Our first hike was down into Pololu Valley (the view from the top is seen in the first photo above), one of a series of deep valleys cut into the steep coastal cliffs around the Big Island. The weather reminded me a bit of Iceland, in that your are often moving through different micro-climates—now it's foggy, now it's drizzling, now it's sunny and hot. As you can see, it was fairy-tale green with lots of moss, flowers and fruit-bearing trees.
On this trek we came across these pink pepperberries (delicious to eat right off the tree), wild almonds (lots of work to extract) and Indian mulberries which, though quite nutritious, emit a forbidding stench (along the lines of Époisses) when ripe.
At the base of the cliffs is a black sand beach covered with perfectly round and oval volcanic rocks in an intense palette of blacks, greys and deep reds. Again like Iceland, much of the island is covered with lava in varying states and degrees of decomposition.
On a different beach, we saw this enormous sea turtle looking very mellow and drowsy. There were lots of kids around, and surfers, and nobody paid this fellow much heed. I was mesmerized by his ancient looks, so prehistoric.
On our way back from the fabulous farmers market in Hilo, we stopped at the botanical gardens and wound our way through this amazing rain forest full of jaw-dropping exotic plants.
Tons of these spiders were hanging off the eaves of the next house we stayed in.
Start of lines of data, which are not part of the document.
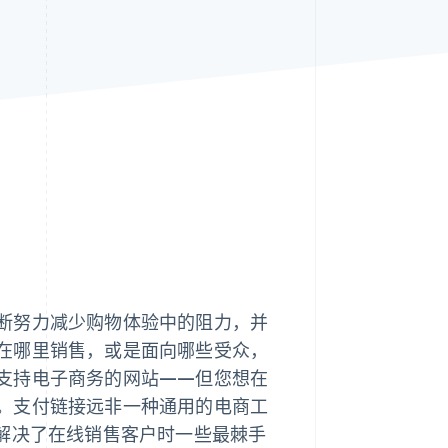
Stripe Sessions 2026
了解 Stripe 如何为 AI 构
建经济基础设施。
立即观看
断努力减少购物体验中的阻力，并
在哪里销售，或是面向哪些受众，
支持电子商务的网站——但您想在
。支付链接远非一种通用的电商工
，解决了在线销售客户时一些最棘手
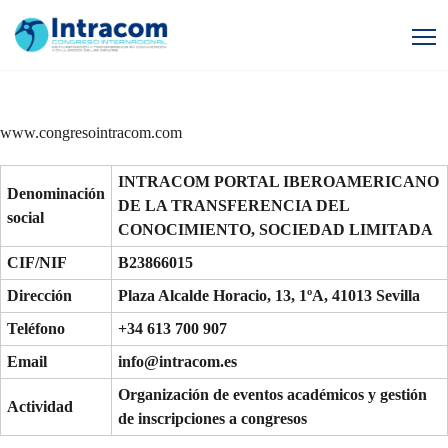
www.congresointracom.com
INTRACOM PORTAL IBEROAMERICANO
Denominación
DE LA TRANSFERENCIA DEL
social
CONOCIMIENTO, SOCIEDAD LIMITADA
CIF/NIF
B23866015
Dirección
Plaza Alcalde Horacio, 13, 1ºA, 41013 Sevilla
Teléfono
+34 613 700 907
Email
info@intracom.es
Organización de eventos académicos y gestión
Actividad
de inscripciones a congresos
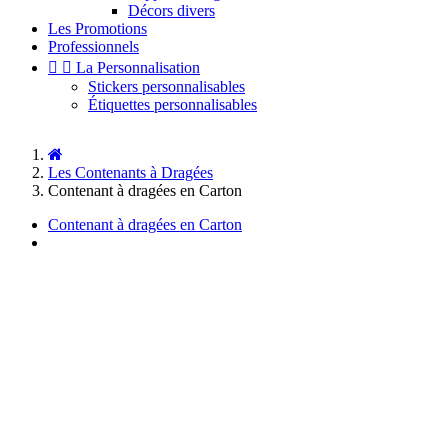
Décors divers
Les Promotions
Professionnels


La Personnalisation
Stickers personnalisables
Étiquettes personnalisables
Les Contenants à Dragées
Contenant à dragées en Carton
Contenant à dragées en Carton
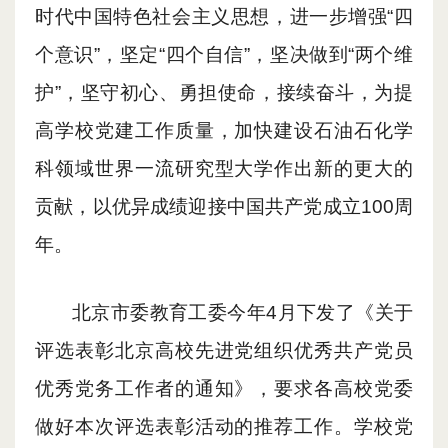
时代中国特色社会主义思想，进一步增强“四
个意识”，坚定“四个自信”，坚决做到“两个维
护”，坚守初心、勇担使命，接续奋斗，为
提
高学校党建工作质量，加快建设
石油石化学
科领域世界一流研究型大学
作
出
新的更大的
贡献，以优异成绩迎接中国共产党成立
100周
年
。
北京市委教育工委今年4月
下发了《
关于
评选表彰北京高校先进党组织优秀共产党员
优秀党务工作者的通知
》
，要求各高校党委
做好本次评选表彰活动的推荐工作。学校党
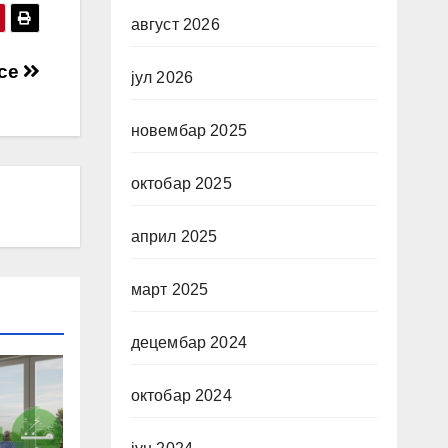
август 2026
ice
јул 2026
новембар 2025
октобар 2025
април 2025
март 2025
децембар 2024
октобар 2024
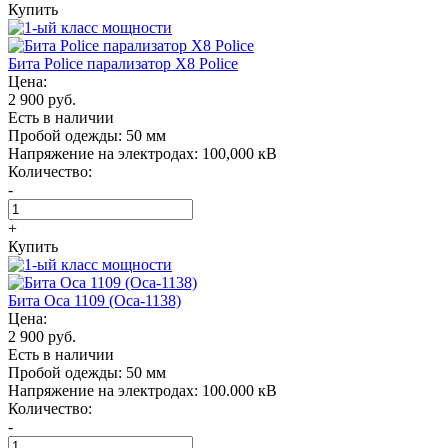
Купить
Бита Police парализатор X8 Police
Цена:
2 900 руб.
Есть в наличии
Пробой одежды:
50 мм
Напряжение на электродах:
100,000 кВ
Количество:
-
+
Купить
Бита Oса 1109 (Оса-1138)
Цена:
2 900 руб.
Есть в наличии
Пробой одежды:
50 мм
Напряжение на электродах:
100.000 кВ
Количество:
-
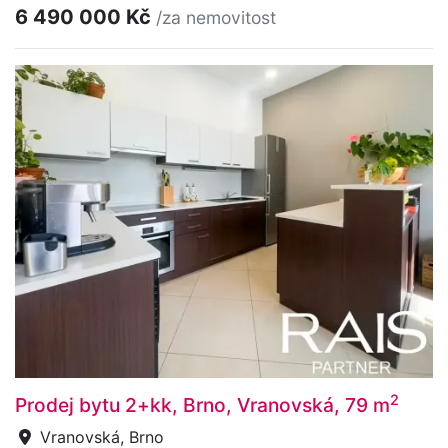
6 490 000 Kč
/za nemovitost
2
Prodej bytu 2+kk, Brno, Vranovská, 79 m
Vranovská, Brno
It was a big, 4-bedroom place on the east side of the island, again with a hot tub on the large wraparound porch and sweeping vistas down to the sea. At night, wild pigs rooted around on the lawn for grubs, and the scent of gardenias wafted through the cool air.
Another outing took us to Volcano National Park, where we hiked down through lush rain forest to this dry lunar terrain encrusted with cracked and buckling lava.
Perhaps my favorite journey was down into Waipi'o Valley, a stunning and pristine valley that was once the permanent residence of early Hawaiian kings. Later, it was populated by many taro farmers, but everything got wiped out by a tsunami in the ‘40s. Several decades later, a few people trickled back in and began farming taro again, but they live off the grid and it's quite rustic and insular. Wild horses roam there, eating the ripe guavas that fall from the trees. It reminded me of a Hawaiian version of a "holler," and the locals are similarly inhospitable.
The valley floor at sea level is almost 2,000 ft below the surrounding terrain, and the road that leads down is so steep that it’s open only to 4-wheel-drive vehicles. It’s the steepest road of its length in the United States and possibly the world. Several large waterfalls fall into the valley to feed the river which flows from the foot of the largest falls at the back of the valley out to the ocean. The shore line is a black sand beach popular with surfers. Our legs wobbled on the way down, and screamed for mercy on the long, arduous hike back up. (Later, we read that, on a bet, Lance Armstrong biked up the hill in 9 minutes.)The Big Island felt like Jurassic Park—an ancient, primal landscape, lush beyond all imagining. A place to be in awe of nature's beauty and power, to feel the salt spray on your face, hear the call of birds and inhale the restorative air, fresh from so much green. It's a trip I highly recommend.